## [Texte extrait]
+ + + +
Ils sont liés à cette illusion selon laquelle « les Juifs » seraient une sorte de communauté (essentialisée) occulte et surpuissante qui dirigerait le monde. Avec le recul de la conscience de classe et de la compréhension de l’économie capitaliste et des rapports impérialistes, une grille de lecture complotiste et antisémite, qui a l’avantage d’être hyper-simpliste, se répand alors comme un poison dans les esprits.

Antisémitisme et islamophobie

L’antisémitisme a bien sûr ses sources et soutiens bourgeois bien blancs, les Renaud Camus et autres charlatans du « grand remplacement » : une vision délirante du monde selon laquelle les Juif·ve·s ouvriraient la porte aux immigré·e·s et notamment aux musulman·e·s pour « grand remplacer » les blancs. Le « judéo-bolchévisme » invoqué par les nazis, dans lequel les méchants Juifs sèment le désordre, ressuscite alors. On entend également parler d’« islamo-gauchisme » y compris chez les commentateurs de droite qui se retrouvent régulièrement dans les grands médias. Juif·ve·s, musulman·e·s : chez les réactionnaires, quand on dit du mal des un·e·s, on pense bien souvent aussi aux autres. Une caricature publiée le mois dernier sur Facebook par le Vlaams Belang montre ainsi un personnage barbu au grand nez et aux oreilles crochues, portant un couvre-chef ressemblant à s’y méprendre à une kippa mais tenant dans sa main une cage remplie de femmes portant un foulard islamique, faire alliance avec Raoul Hedebouw du PTB pour lui fournir des voix aux élections. Antisémitisme et islamophobie font bon ménage : on ne peut combattre efficacement le premier en laissant la porte ouverte au second.
+ + + +
## [Données extraites]
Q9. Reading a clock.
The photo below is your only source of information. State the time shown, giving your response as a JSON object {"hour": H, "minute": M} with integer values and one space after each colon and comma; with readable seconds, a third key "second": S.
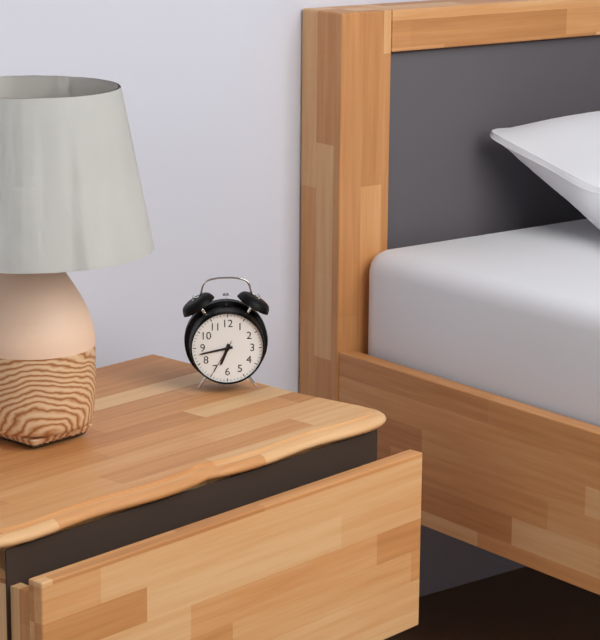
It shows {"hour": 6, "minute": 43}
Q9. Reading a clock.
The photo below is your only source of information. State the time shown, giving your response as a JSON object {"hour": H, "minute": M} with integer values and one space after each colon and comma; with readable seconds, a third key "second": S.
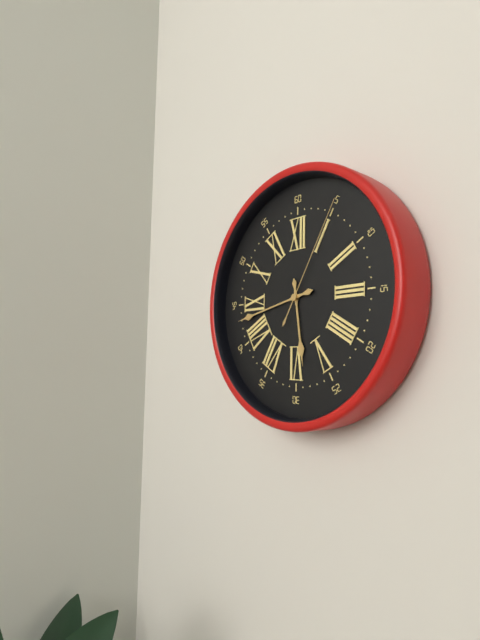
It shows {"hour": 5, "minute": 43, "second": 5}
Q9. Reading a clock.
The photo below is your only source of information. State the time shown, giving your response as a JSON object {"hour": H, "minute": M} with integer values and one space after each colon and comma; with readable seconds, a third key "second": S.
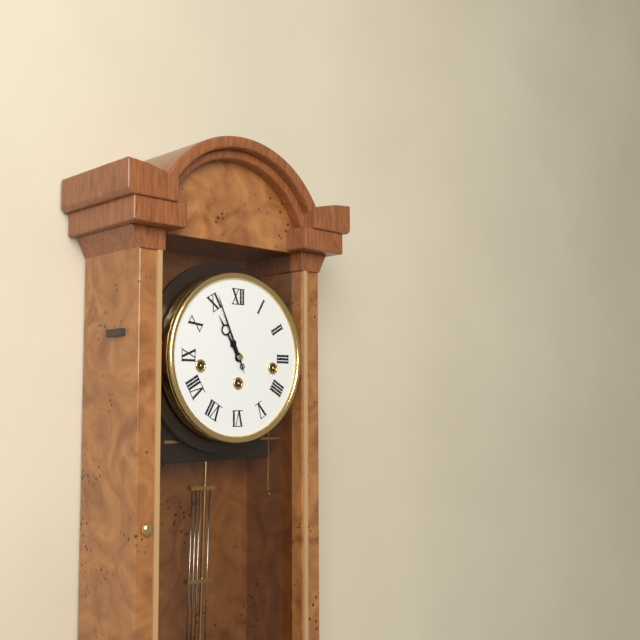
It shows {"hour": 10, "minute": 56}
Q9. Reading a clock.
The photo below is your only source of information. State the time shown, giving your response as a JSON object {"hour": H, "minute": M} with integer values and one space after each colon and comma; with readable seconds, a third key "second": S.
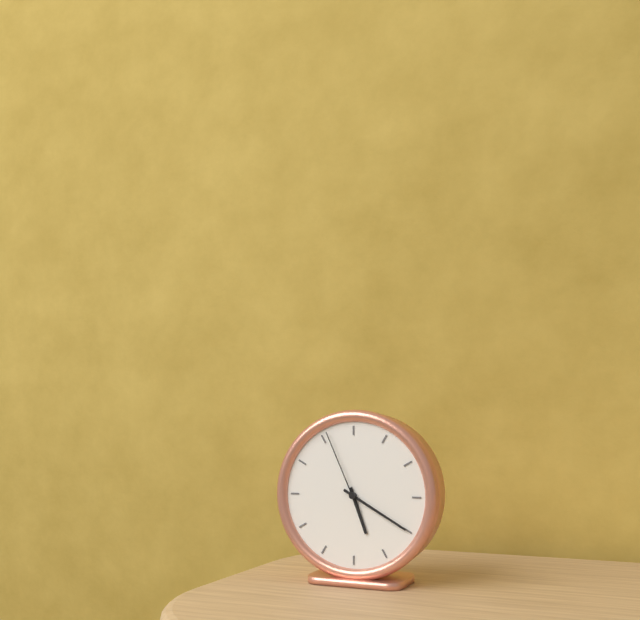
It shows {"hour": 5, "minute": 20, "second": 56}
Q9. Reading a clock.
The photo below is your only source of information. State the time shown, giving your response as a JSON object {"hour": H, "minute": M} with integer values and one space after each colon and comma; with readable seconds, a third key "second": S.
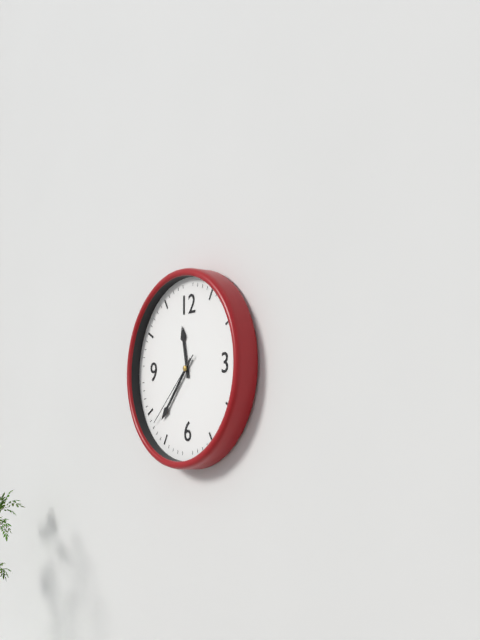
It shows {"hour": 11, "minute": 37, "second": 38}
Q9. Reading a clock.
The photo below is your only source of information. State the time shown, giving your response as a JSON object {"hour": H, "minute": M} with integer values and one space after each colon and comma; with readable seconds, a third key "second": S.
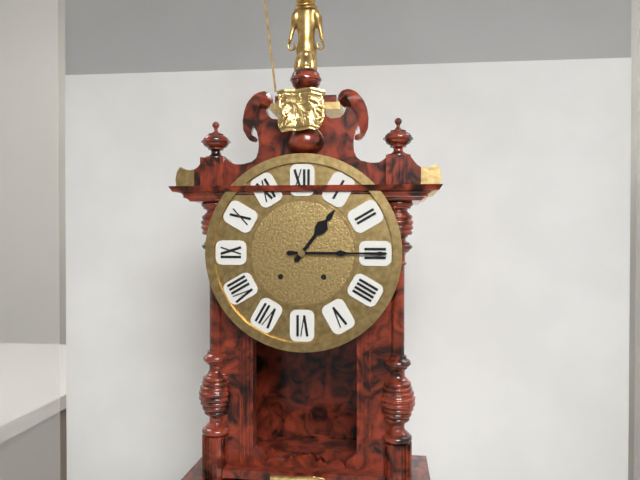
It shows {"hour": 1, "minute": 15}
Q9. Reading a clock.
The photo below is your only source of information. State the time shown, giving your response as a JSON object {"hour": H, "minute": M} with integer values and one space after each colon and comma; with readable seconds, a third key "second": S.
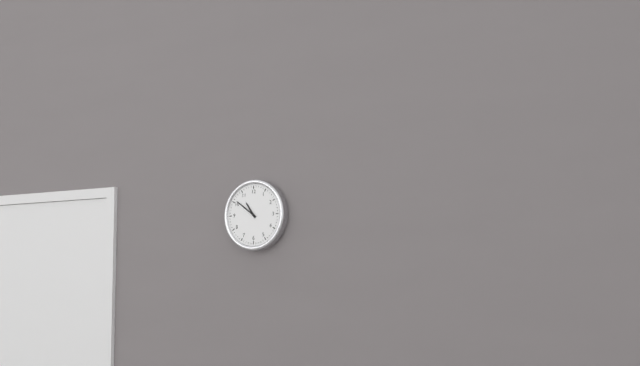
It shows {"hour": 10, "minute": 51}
+ + + +
## [Défi]
Répondez aux questions suivantes en vous appuyant sur le texte consacré à l'antisémitisme et à l'islamophobie.
1. Quel avantage le texte attribue-t-il à la grille de lecture complotiste et antisémite ?
2. Quelle notion invoquée par les nazis le texte dit-il ressusciter ?
3. Avec qui le personnage de la caricature du Vlaams Belang fait-il alliance ?

## [Corrigé]
1. Elle a l'avantage d'être hyper-simpliste.
2. Le « judéo-bolchévisme ».
3. Avec Raoul Hedebouw du PTB.